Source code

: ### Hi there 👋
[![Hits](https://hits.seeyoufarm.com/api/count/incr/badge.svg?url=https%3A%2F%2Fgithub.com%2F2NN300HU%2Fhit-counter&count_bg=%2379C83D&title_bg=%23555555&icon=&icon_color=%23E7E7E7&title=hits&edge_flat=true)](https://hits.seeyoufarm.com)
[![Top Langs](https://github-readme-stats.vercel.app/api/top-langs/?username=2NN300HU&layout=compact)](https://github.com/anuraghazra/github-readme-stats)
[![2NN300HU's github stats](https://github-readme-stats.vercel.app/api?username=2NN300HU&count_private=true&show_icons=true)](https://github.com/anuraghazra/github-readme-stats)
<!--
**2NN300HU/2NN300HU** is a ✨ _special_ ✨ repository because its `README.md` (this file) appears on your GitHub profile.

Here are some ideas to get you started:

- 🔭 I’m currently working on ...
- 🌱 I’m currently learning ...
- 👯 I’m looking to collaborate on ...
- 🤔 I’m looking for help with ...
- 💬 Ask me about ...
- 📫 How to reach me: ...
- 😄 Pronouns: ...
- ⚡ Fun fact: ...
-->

### WHAT TO WORK ON
Type the whole listing again, unaltered.

### RESPONSE FOR THIS EXERCISE
Source code

: ### Hi there 👋
[![Hits](https://hits.seeyoufarm.com/api/count/incr/badge.svg?url=https%3A%2F%2Fgithub.com%2F2NN300HU%2Fhit-counter&count_bg=%2379C83D&title_bg=%23555555&icon=&icon_color=%23E7E7E7&title=hits&edge_flat=true)](https://hits.seeyoufarm.com)
[![Top Langs](https://github-readme-stats.vercel.app/api/top-langs/?username=2NN300HU&layout=compact)](https://github.com/anuraghazra/github-readme-stats)
[![2NN300HU's github stats](https://github-readme-stats.vercel.app/api?username=2NN300HU&count_private=true&show_icons=true)](https://github.com/anuraghazra/github-readme-stats)
<!--
**2NN300HU/2NN300HU** is a ✨ _special_ ✨ repository because its `README.md` (this file) appears on your GitHub profile.

Here are some ideas to get you started:

- 🔭 I’m currently working on ...
- 🌱 I’m currently learning ...
- 👯 I’m looking to collaborate on ...
- 🤔 I’m looking for help with ...
- 💬 Ask me about ...
- 📫 How to reach me: ...
- 😄 Pronouns: ...
- ⚡ Fun fact: ...
-->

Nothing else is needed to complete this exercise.